Застегивает Мокрушин бушлат, одергивает, оправляет. Волосы пригладил рукой на одном виске и скорей, чтоб успеть, с другого.
Растерянный, робкий шаг к порогу и виновато замялся:
— Я шапку забыл...
— Ну бери, — отвечает спокойно Иванов.
Вылез Макрушин из камеры на чугунный балкон. Шум от дневного, предобеденного времени. Внизу, у стола, выкликают громко номера одиночек — это на суд, на свиданье, на свободу. По дальней лестнице рассыпается гурьба арестантов — возвращаются с прогулки. И шлепают бойко котами уборщики с медными, ярко-вычищенными бачками.
Оглянулся Мокрушин, за ним один Иванов шагает, деловито придерживает с боку шашку.
Так, как тогда, до приговора... На то же свиданье, в милый домик рядом с конторой, к милым двум решеткам, за которыми милое лицо.
Вот как просто надо было сделать, чтобы человек опять стал человеком!
И Мокрушин, с бурно бьющимся сердцем, звенит по лестнице кандалами. торопится, а лицо само улыбается за него.
Внизу, перед замкнутой дверью, останавливается, чуть не вплотную к самой ручке, чтобы скорей шагнуть навстречу...
Навстречу тому, что закрутит, оглушит, осветит и вылечит к жизни правдивым словом, затерявшимся в канцелярии.
Манька пришла, значит добилась, значит все хорошо, и в потоке пятнадцатиминутного разговора он схватил только самое главное для себя — жить, жить! А потом, остальное, — это будет пляс ее глаз и сверху, и снизу, и со всех сторон...
Ключ хрустит и не отпирает, и почему рука Иванова бестолково вертит им, дергаясь и необычно злясь?!
Вздрогнул, настораживаясь, но дверь распахнулась, не давая подумать, на прогулочный дворик, в мороз и свежесть.
И он перешагнул под легким напором ладони сзади, в плечо.
Бывшая клумба, могилка цветов, и иссохшие астры под снежными колпаками.
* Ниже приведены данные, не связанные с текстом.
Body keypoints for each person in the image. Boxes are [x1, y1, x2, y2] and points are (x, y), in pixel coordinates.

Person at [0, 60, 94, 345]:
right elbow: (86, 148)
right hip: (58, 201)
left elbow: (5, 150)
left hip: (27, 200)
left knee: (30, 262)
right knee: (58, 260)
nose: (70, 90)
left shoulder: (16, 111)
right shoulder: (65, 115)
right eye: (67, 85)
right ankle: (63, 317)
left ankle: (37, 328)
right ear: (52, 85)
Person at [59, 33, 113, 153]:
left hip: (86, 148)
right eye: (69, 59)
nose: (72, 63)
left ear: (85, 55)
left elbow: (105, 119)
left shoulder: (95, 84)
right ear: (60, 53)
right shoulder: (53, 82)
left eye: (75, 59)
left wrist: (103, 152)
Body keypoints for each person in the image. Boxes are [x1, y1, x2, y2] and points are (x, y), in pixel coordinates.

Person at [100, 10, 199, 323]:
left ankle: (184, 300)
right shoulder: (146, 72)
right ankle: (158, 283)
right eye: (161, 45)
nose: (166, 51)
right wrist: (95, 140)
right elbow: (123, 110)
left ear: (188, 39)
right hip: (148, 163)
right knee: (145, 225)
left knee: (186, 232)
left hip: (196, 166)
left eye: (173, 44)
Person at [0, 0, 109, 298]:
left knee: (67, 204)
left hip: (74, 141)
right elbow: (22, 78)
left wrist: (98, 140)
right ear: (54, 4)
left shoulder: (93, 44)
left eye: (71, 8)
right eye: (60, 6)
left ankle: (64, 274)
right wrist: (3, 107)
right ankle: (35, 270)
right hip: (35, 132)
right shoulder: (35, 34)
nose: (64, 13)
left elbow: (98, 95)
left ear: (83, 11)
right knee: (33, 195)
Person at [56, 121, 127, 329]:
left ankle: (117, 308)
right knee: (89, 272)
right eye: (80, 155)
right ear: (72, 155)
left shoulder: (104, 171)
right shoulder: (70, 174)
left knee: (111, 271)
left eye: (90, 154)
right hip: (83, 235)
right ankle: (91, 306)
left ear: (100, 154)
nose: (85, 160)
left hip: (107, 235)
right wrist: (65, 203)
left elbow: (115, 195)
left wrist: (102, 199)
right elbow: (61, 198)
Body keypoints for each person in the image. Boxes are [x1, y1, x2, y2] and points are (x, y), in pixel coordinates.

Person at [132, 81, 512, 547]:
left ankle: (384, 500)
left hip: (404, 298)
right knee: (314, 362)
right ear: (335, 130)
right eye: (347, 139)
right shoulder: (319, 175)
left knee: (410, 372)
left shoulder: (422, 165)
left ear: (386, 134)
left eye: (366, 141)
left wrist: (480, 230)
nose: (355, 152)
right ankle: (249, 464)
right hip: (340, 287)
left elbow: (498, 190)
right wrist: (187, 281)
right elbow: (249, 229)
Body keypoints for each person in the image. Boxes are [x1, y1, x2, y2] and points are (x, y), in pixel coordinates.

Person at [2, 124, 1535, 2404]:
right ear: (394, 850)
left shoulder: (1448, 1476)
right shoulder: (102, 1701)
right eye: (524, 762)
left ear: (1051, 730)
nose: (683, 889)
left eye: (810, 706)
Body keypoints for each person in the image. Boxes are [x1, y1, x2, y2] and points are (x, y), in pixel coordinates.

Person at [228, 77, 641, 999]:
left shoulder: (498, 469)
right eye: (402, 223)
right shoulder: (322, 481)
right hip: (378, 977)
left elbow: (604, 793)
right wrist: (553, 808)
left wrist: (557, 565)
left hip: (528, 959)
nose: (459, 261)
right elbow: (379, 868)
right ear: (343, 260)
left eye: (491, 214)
Серый впереди забор и знакомая калитка, путь и к свиданью, и... к контору.
И вдруг, непонятно, сделалось очень печально, а потом тревожно.
Замедлил шаг и опять ощутил напор ладони в плечо и сзади.
И Мокрушин стоит уже у калитки, на грани какого-то для себя перелома, и рядом спешит рука Иванова, возясь с замком.
Мокрушин оглядывается, но глаза Иванова увертываются, и, спотыкаясь под давлением сильного плеча, начиная бессознательно упираться, Мокрушин выталкивается в калитку, против красных стен, против входа в контору. И сейчас же смыкается отворенная туда дверь и прячет ожидающих людей.
Гигантским столбом, до неба и выше взвивается перед ним догадка! Вот... Иванов побелел и слепой рукой вытягивает шашку...
Пронзительно завизжав, длинно и тонко, насколько хватило выдохов легких, рванулся Мокрушин в сторону и кинулся бежать к тупику, под окна общих камер, к круглой засыпанной клумбе.
Молнией подвернулась мысль о яде и, огибая клумбу, он вытащил из серого обшлага серый кусочек и поднес ко рту.
Когда кусочек коснулся губ, рука сама по себе опустилась.
И, возобновляя прерванный бег, молча и безумно оглянулся он и увидел за собою пыхтящего, как машина, Иванова со сверкающей шашкой.
Из двери конторы наперехват бежали россыпью люди, и кто-то зычно орал:
— Тащи его, тащи скорее!
Со штыком наперевес, в упор подкатывал к нему часовой, и окна общих камер, как бледными гроздьями, улепились лицами.
В последний момент Мокрушин поднес яд ко рту, и тогда так ужасно и остро понадобилось вдруг жить, что он далеко отбросил серую палочку в снег и безвольно обмяк в руках подскочившего Иванова...
* * *
Второй наступил для Василия вечер. Вторично зажглась электрическая лампочка.
После обеда, почти до самой поверки он пролежал на матраце, пытался даже заснуть, но сон не приходил, и можно было еще раз продумать, как он называл, «деловую сторону» своего осуждения.
Накануне разбора дела из Бутырок ему удалось переправить товарищам большое письмо, где он говорил о твердой своей решимости до конца проявить свою волю революционера и просил, если нужно, использовать эти предсмертные строки для тех, кто придет на смену выбывшим бойцам. Пусть это будет лишняя искра к массам, готовым взорваться могучим и справедливым гневом...
Потом, надоело лежать, он встал, подтянул покороче кандальный ремень, чтобы не звенели кольца, и начал шагать.